Il cinema italiano perde uno dei suoi maestri del doppiaggio. Pino Colizzi si è spento a Roma all’età di 88 anni. Per decenni la sua voce ha accompagnato alcune delle interpretazioni più memorabili del grande schermo, rendendo accessibili al pubblico italiano icone di Hollywood come Jack Nicholson, Martin Sheen e Christopher Reeve.
Romano di nascita, Colizzi era venuto al mondo il 12 novembre 1937. La sua famiglia aveva origini miste: padre romano e madre foggiana. Da giovanissimo si trasferì a Paola, un comune calabrese in provincia di Cosenza, dove iniziò a coltivare la passione per il teatro. A soli 17 anni debuttò sui palcoscenici di Bari, specializzandosi nell’operetta, prima di perfezionare il proprio talento diplomandosi all’Accademia nazionale d’arte drammatica di Roma.

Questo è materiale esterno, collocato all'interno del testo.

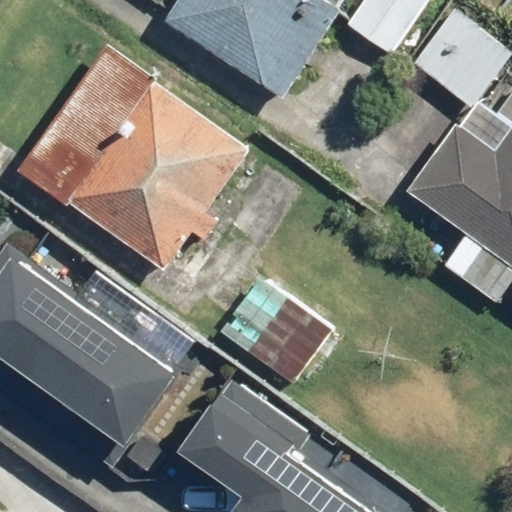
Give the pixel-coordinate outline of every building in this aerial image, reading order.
[(187,0),(175,19),(292,95),(350,8),(337,0),(187,0)] [(432,0),(371,0),(356,23),(397,52),(432,0)] [(511,63),(511,43),(464,6),(420,61),(478,106),(511,63)] [(165,72),(117,38),(25,168),(75,203),(78,198),(174,266),(201,228),(214,237),(228,217),(214,208),(259,145),(162,77),(165,72)] [(511,114),(489,98),(470,125),(464,121),(416,188),(511,256),(511,114)] [(511,290),(511,262),(472,234),(452,262),(505,300),(511,290)] [(187,379),(14,250),(0,268),(0,359),(130,456),(187,379)] [(341,326),(270,275),(232,329),(302,380),(341,326)] [(315,438),(235,382),(183,454),(248,500),(239,511),(381,511),(303,456),(315,438)] [(0,511),(98,511),(36,466),(6,507),(0,503),(0,511)]
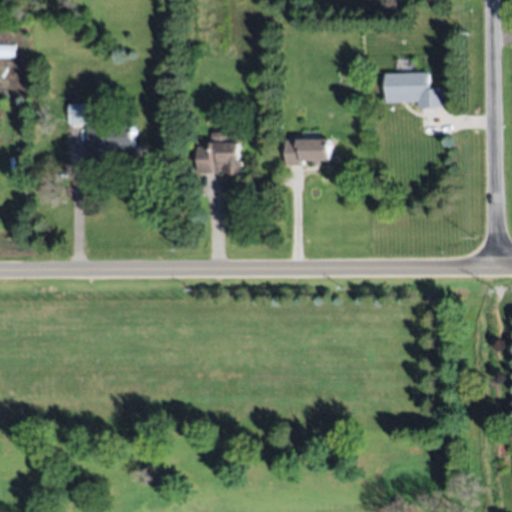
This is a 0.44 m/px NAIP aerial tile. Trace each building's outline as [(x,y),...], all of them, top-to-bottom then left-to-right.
[(0,57),(14,58),(15,45),(0,44),(0,57)] [(387,73),(432,71),(432,87),(446,86),(447,107),(420,108),(419,100),(388,102),(387,73)] [(68,103),(88,103),(88,123),(69,123),(68,103)] [(88,127),(135,124),(137,152),(113,154),(113,147),(107,147),(108,153),(90,154),(88,127)] [(199,172),(199,145),(212,145),(212,132),(231,132),(231,140),(239,140),(239,159),(243,159),(243,172),(199,172)] [(331,158),(303,159),(304,164),(287,165),(286,139),(331,138),(331,158)]
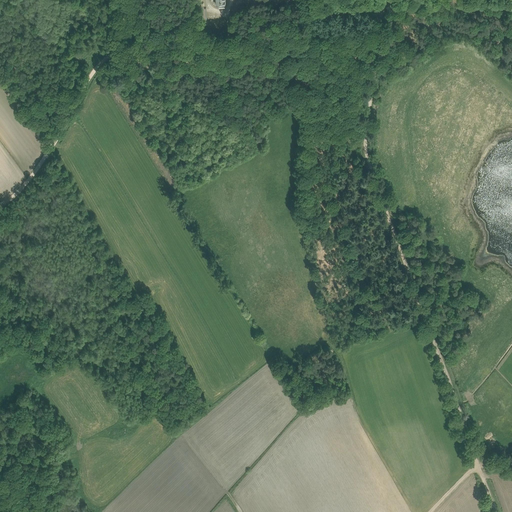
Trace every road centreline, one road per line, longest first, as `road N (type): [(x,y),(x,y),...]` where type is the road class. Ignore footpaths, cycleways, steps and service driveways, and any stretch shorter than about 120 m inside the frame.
road 1 (track): [(383,0),(365,156),(478,465)]
road 2 (track): [(126,0),(115,47),(36,171),(0,205)]
road 3 (track): [(111,52),(307,40)]
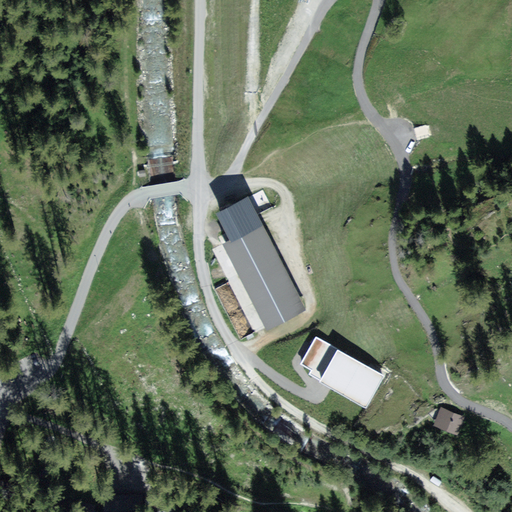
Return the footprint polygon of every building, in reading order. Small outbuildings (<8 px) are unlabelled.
[(269,27),(248,25),(243,83),(264,85),(269,27)] [(262,218),(222,238),(266,326),(306,306),(262,218)] [(384,371),(314,332),(299,360),(309,366),(306,372),(366,405),(384,371)] [(466,416),(436,404),(429,422),(458,434),(461,426),(466,416)] [(107,506),(91,507),(91,511),(138,511),(138,495),(106,497),(107,506)] [(175,511),(175,500),(154,502),(155,511),(175,511)]
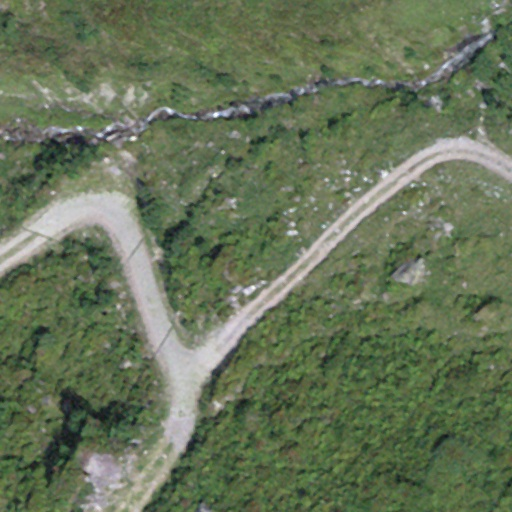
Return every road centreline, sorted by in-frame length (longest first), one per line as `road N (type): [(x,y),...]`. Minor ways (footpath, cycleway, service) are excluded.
road 1 (track): [(190,358),(110,209),(67,209),(0,255)]
road 2 (track): [(131,511),(179,431),(190,358)]
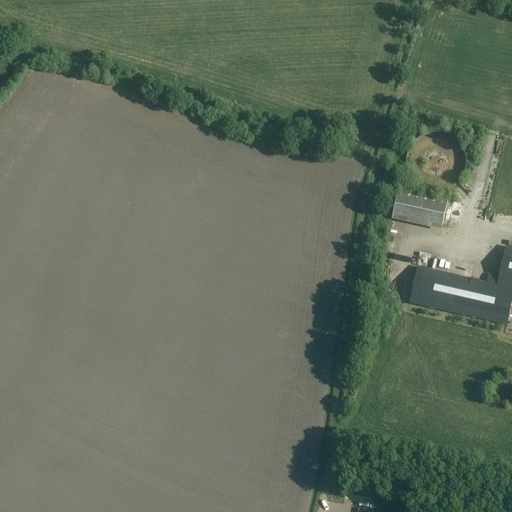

Il grande salto arrivò nel 1960 quando Luchino Visconti, uno dei più importanti registi italiani, gli affidò un piccolo ruolo in “Uno sguardo dal ponte”, accanto a nomi del calibro di Paolo Stoppa e Rina Morelli. Quello stesso anno esordì anche in televisione come protagonista dello sceneggiato “Tom Jones”, consolidando così una carriera che si sarebbe sviluppata su due binari paralleli: quello della recitazione e quello del doppiaggio.
È proprio come doppiatore che Colizzi ha lasciato il segno più profondo nella cultura popolare italiana. La sua voce è diventata inseparabile da quella di Martin Sheen in “Apocalypse Now”, il capolavoro di Francis Ford Coppola che racconta l’orrore della guerra del Vietnam. Ma il suo talento ha dato vita italiana anche a Christopher Reeve nei primi tre film di Superman, rendendo l’Uomo d’Acciaio familiare a generazioni di spettatori italiani.
Nel suo repertorio figurano anche Robert De Niro nel secondo capitolo de “Il Padrino”, Michael Douglas in numerose pellicole, Warren Beatty, James Caan, Richard Dreyfuss e Omar Sharif. Nel 1973 prestò la voce persino a Robin Hood nel celebre film d’animazione Disney, dimostrando una versatilità straordinaria.
Tra i suoi lavori più significativi c’è il doppiaggio di Robert Powell nel ruolo di Gesù nella miniserie “Gesù di Nazareth” di Franco Zeffirelli, produzione nella quale Colizzi apparve anche come attore interpretando Jobab. Un altro contributo importante fu la voce di Patrick McGoohan nella seconda edizione italiana de “Il prigioniero”, serie fantascientifica britannica cult degli anni Settanta.
Colizzi non si limitò a prestare la propria voce: divenne anche direttore del doppiaggio per produzioni di grande prestigio. Guidò il team di adattamento italiano per tutti i film di Zeffirelli a partire da “Il campione” del 1979, ma anche per titoli iconici come “Pulp Fiction”, “Il paziente inglese”, i film di James Bond con Pierce Brosnan nei panni dell’agente 007 e l’intera trilogia di “Matrix”.
Come attore continuò a lavorare sia in teatro che al cinema. Nel 1974 interpretò il conte Vronskij nella versione televisiva di “Anna Karenina”, un ruolo complesso che mise in luce le sue capacità interpretative. Negli anni seguenti recitò in produzioni televisive importanti come “La piovra” e collaborò con registi del calibro di Alberto Sordi e Mauro Bolognini.
Nel 1999 Franco Zeffirelli lo volle nel cast di “Un tè con Mussolini”, film che vedeva come protagoniste Maggie Smith, Cher e Judi Dench. La sua ultima interpretazione cinematografica risale al 2015, quando apparve in “Alaska” di Claudio Cupellini, al fianco di Elio Germano.
Nel 2010 Colizzi aveva deciso di ritirarsi dal doppiaggio per dedicarsi alla scrittura, continuando però a recitare fino al 2015. Nella vita privata era stato sposato con Manuela Andrei, collega nel mondo del doppiaggio, con la quale aveva avuto due figli: Carlo e Chiara (doppiatrice a sua volta).